What I think is that we could have two banks of batteries. One being the run batteries. The other bank is the recharge batteries. While one bank is working the other can recharge and recondition it's state through the BMS.

a New way to charge batteries is in the works . It takes the charge time down from hours to mins using a 25 gighertz signal on the plates to accept ions easly . Check this out New charging method could greatly reduce battery recharge time
As a Ham radio operator this is very interesting quote:researchers simulated the lithium-ion battery-charging process by simulating the intercalation (i.e. “insertion”) of lithium ions into the battery’s graphite anode. Although intercalation is just one part of the charging process (along with diffusion), it dominates the charging time.

In the charging process, lithium ions first diffuse within the battery’s electrolyte until they reach the graphite anode. At this interface, ions must overcome an energy barrier in order to be intercalated into the anode.

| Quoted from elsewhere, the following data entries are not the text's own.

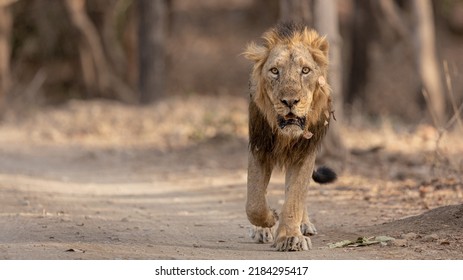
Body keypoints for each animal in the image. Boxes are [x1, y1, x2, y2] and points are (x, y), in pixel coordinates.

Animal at [243, 22, 338, 252]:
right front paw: (269, 220)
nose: (290, 101)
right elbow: (254, 202)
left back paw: (304, 225)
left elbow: (295, 196)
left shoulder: (305, 152)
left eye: (305, 71)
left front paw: (290, 237)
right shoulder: (258, 148)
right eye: (274, 71)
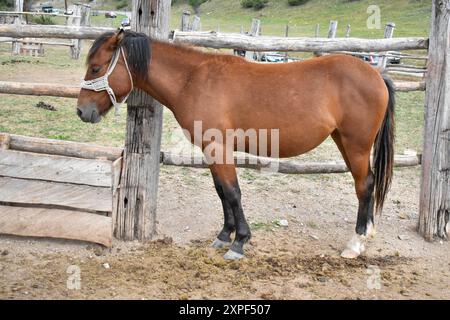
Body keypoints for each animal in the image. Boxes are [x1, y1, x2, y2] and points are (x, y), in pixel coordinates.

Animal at [77, 30, 394, 260]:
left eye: (95, 67)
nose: (82, 111)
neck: (193, 79)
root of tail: (376, 75)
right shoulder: (211, 150)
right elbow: (221, 192)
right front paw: (223, 236)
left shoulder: (219, 147)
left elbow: (232, 192)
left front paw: (239, 242)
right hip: (343, 141)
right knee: (367, 183)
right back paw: (367, 235)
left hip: (356, 145)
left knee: (364, 185)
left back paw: (355, 243)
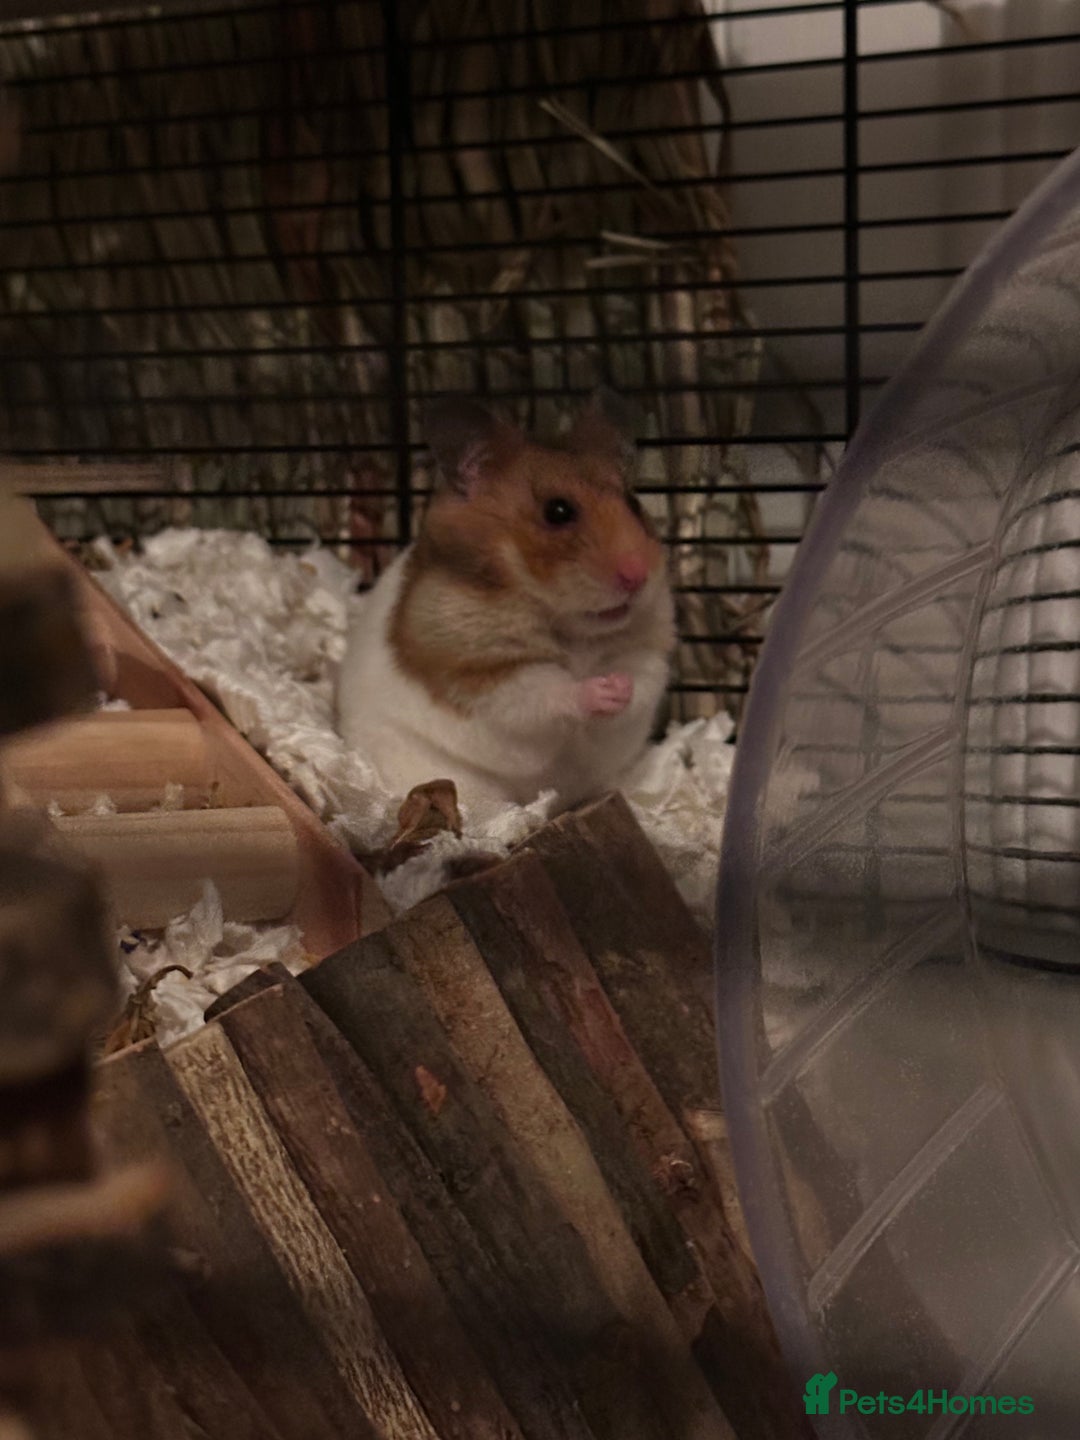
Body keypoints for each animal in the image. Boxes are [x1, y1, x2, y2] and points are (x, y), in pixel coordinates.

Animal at [337, 389, 675, 820]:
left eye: (633, 503)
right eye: (558, 511)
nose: (637, 575)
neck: (570, 628)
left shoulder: (645, 654)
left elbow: (639, 682)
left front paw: (618, 685)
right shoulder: (481, 676)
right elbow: (546, 692)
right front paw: (600, 689)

In their simulations, Hamad and his team found that an additional oscillating electric field can lower this energy barrier, enabling lithium ions to intercalate more quickly into the anode. The oscillating field also increases the diffusion rate, which helps further reduce the overall charging time, albeit to a lesser extent.


Albert

Thank you guys for the input,

I've figured out the calculation for discharge and charging the battery today.

(1/2)(I^k)(R)(t)

I= current / pulse current
k= Peukert constant
R = battery internal resistance
t = time (for continuous operation) / frequency (for pulse operation)

This equation works for both discharge and charging. As one can see, we can send more current back when charging and we'll have a gain. However, as current goes up, time/frequency has to go down. This is where Peukert constant play an important roll. The method is to charge up a cap real high and disruptive discharge it to gain a huge a mount of current.